The free public event – from 7:00-8:30 p.m. Monday at the Midland County Historical Society, 3417 West Main Street in Midland – will feature a panel discussion focused on the leadership roles women play in state and local government.
Among those scheduled to join Rep. Glenn will be county Commissioner Jeanette Snyder, county Treasurer Cathy Lunsford, Village of Sanford President Dolores Porte, and Larkin Township Supervisor Maria Sandow.
Emcees for the evening will be Sharon Mortensen, president and CEO of the Midland Area Community Foundation, and Jenee Velasquez, executive director of The Herbert H. and Grace A. Dow Foundation.
If time allows, there will be a question-and-answer segment at the end of the event. Question may be submitted in advance to AnnetteGlenn@house.mi.gov.
Rep. Glenn is the first woman in history to represent the city of Midland in the state House of Representatives, and is among a record-high 53 women currently serving in the Legislature.

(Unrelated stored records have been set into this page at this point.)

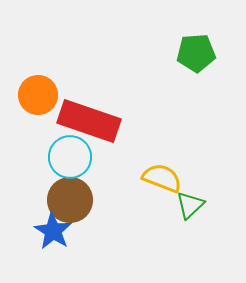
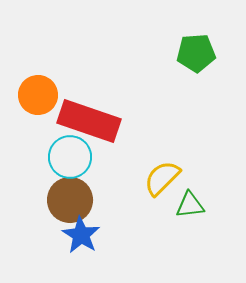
yellow semicircle: rotated 66 degrees counterclockwise
green triangle: rotated 36 degrees clockwise
blue star: moved 28 px right, 4 px down
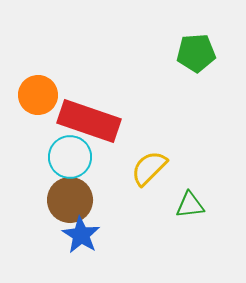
yellow semicircle: moved 13 px left, 10 px up
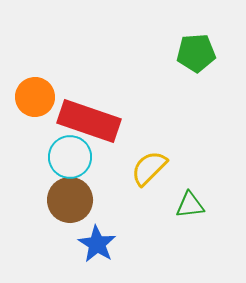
orange circle: moved 3 px left, 2 px down
blue star: moved 16 px right, 9 px down
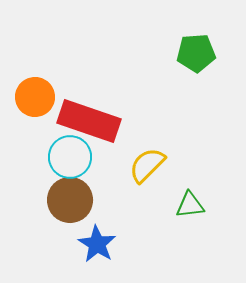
yellow semicircle: moved 2 px left, 3 px up
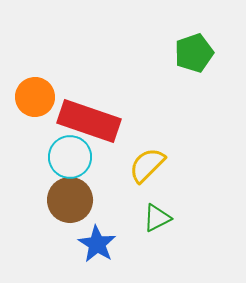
green pentagon: moved 2 px left; rotated 15 degrees counterclockwise
green triangle: moved 33 px left, 13 px down; rotated 20 degrees counterclockwise
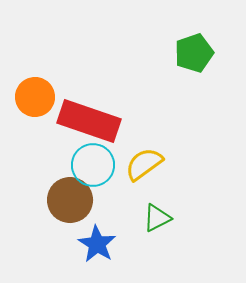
cyan circle: moved 23 px right, 8 px down
yellow semicircle: moved 3 px left, 1 px up; rotated 9 degrees clockwise
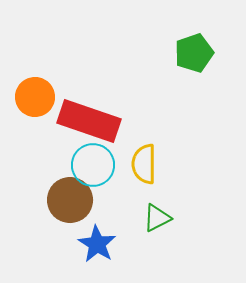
yellow semicircle: rotated 54 degrees counterclockwise
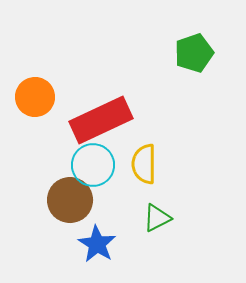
red rectangle: moved 12 px right, 1 px up; rotated 44 degrees counterclockwise
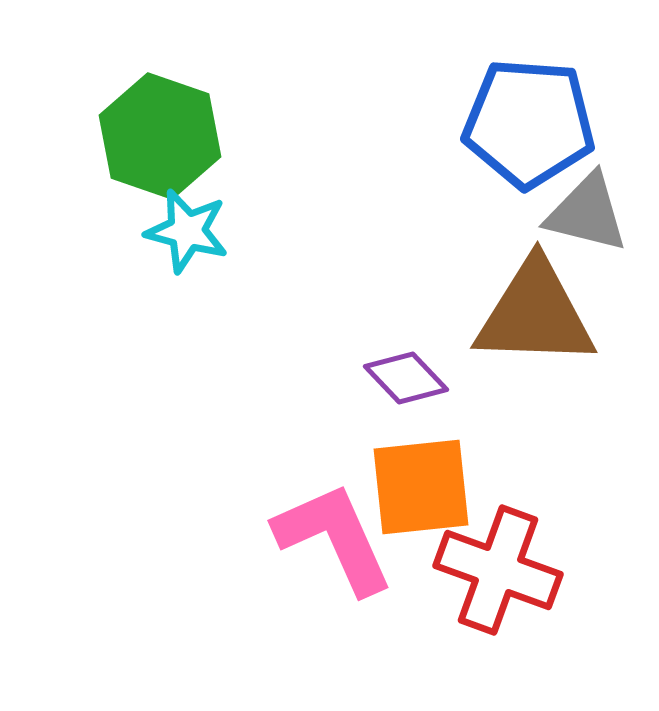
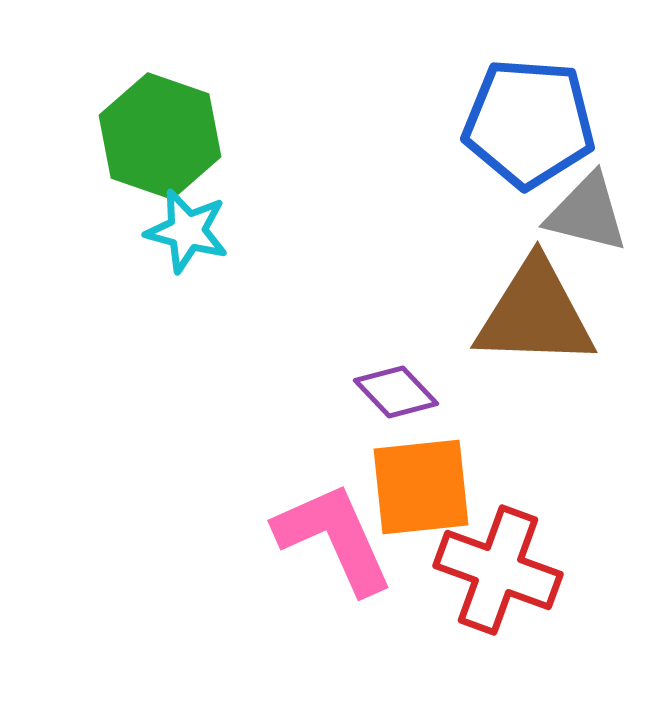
purple diamond: moved 10 px left, 14 px down
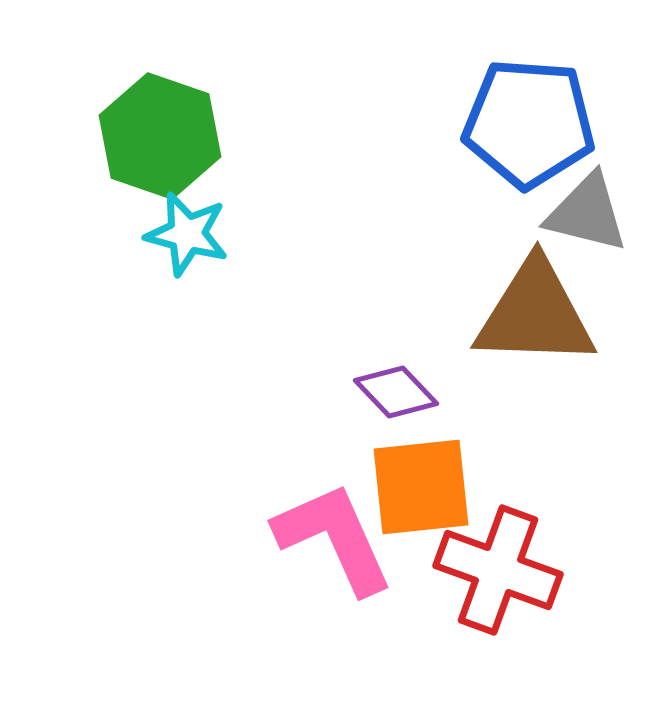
cyan star: moved 3 px down
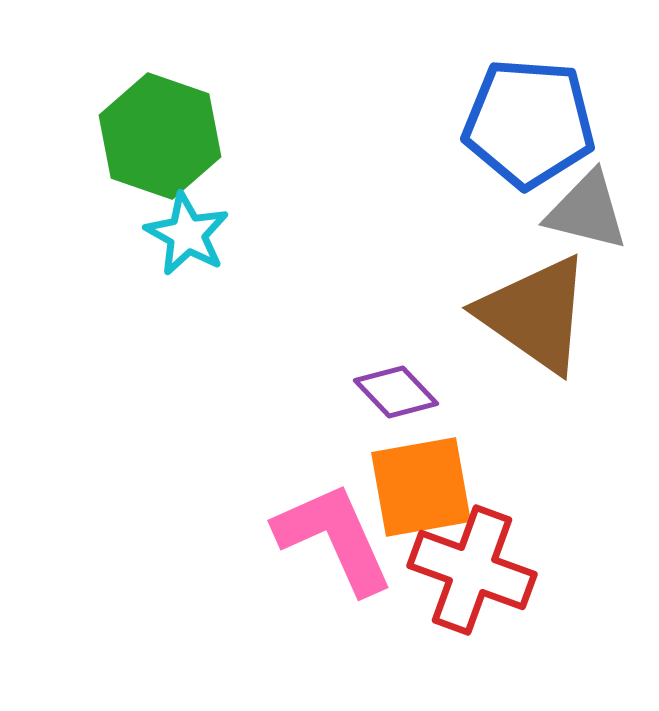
gray triangle: moved 2 px up
cyan star: rotated 14 degrees clockwise
brown triangle: rotated 33 degrees clockwise
orange square: rotated 4 degrees counterclockwise
red cross: moved 26 px left
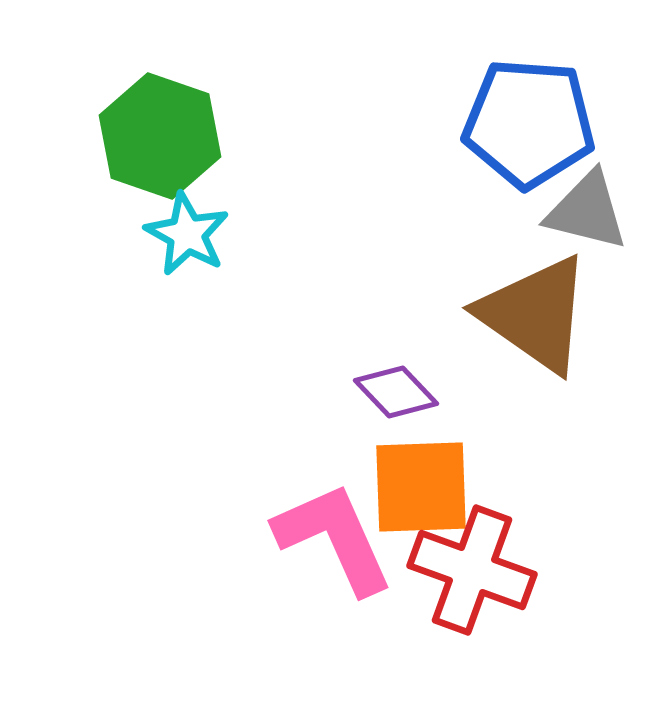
orange square: rotated 8 degrees clockwise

“People of good will recognize the obvious reality that no one person or organization can claim to speak for all women, or for the diversity of views held by women in our community,” Glenn said. “Instead, this event will provide a wonderful opportunity to recognize and celebrate the fact that, even when we disagree, women now help lead and shape public policy in our community, state, and nation.”